◆ **Available records**:
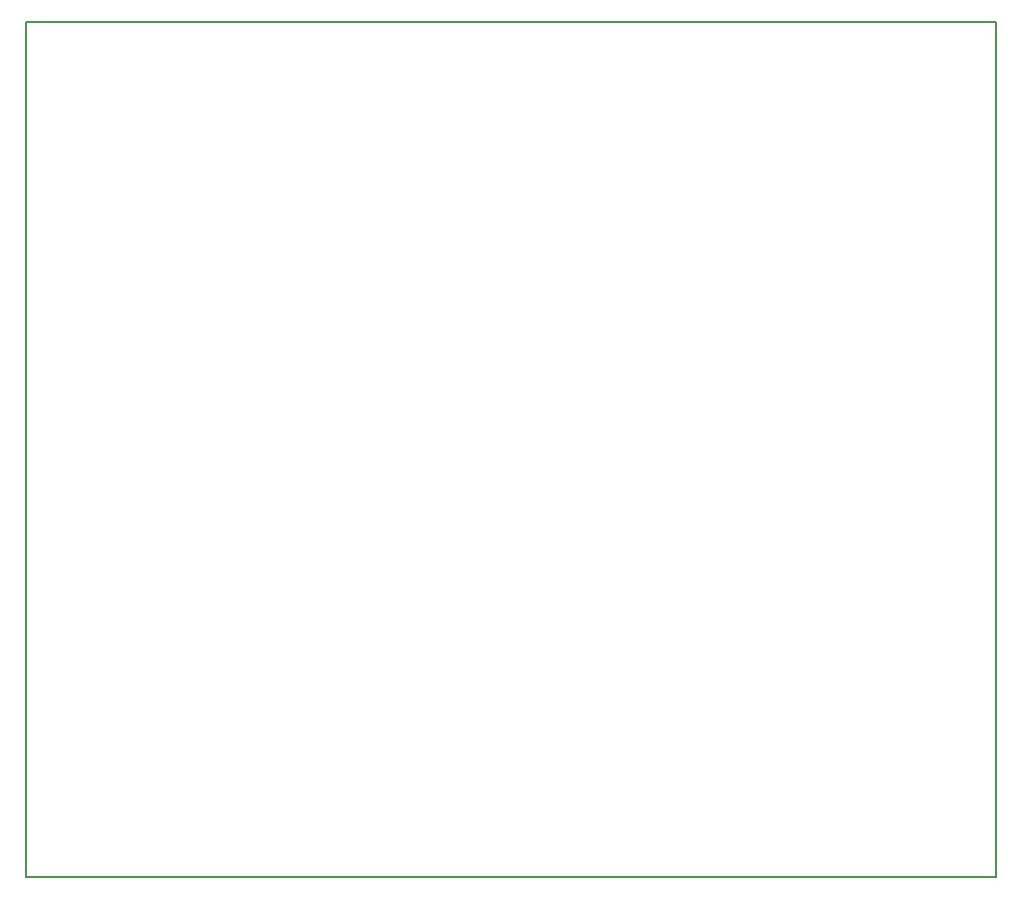
<source format=gbr>
%TF.GenerationSoftware,KiCad,Pcbnew,7.0.10-7.0.10~ubuntu22.04.1*%
%TF.CreationDate,2024-07-09T14:14:33-04:00*%
%TF.ProjectId,IcePSMNR55,49636550-534d-44e5-9235-352e6b696361,rev?*%
%TF.SameCoordinates,Original*%
%TF.FileFunction,Profile,NP*%
%FSLAX46Y46*%
G04 Gerber Fmt 4.6, Leading zero omitted, Abs format (unit mm)*
G04 Created by KiCad (PCBNEW 7.0.10-7.0.10~ubuntu22.04.1) date 2024-07-09 14:14:33*
%MOMM*%
%LPD*%
G01*
G04 APERTURE LIST*
%TA.AperFunction,Profile*%
%ADD10C,0.200000*%
%TD*%
G04 APERTURE END LIST*
D10*
X35814000Y-34290000D02*
X117983000Y-34290000D01*
X117983000Y-106680000D01*
X35814000Y-106680000D01*
X35814000Y-34290000D01*
M02*

</source>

◆ **Task requirements**:
Copy every line above that holds the word "KiCad".

◆ **Exercise response**:
%TF.GenerationSoftware,KiCad,Pcbnew,7.0.10-7.0.10~ubuntu22.04.1*%
G04 Created by KiCad (PCBNEW 7.0.10-7.0.10~ubuntu22.04.1) date 2024-07-09 14:14:33*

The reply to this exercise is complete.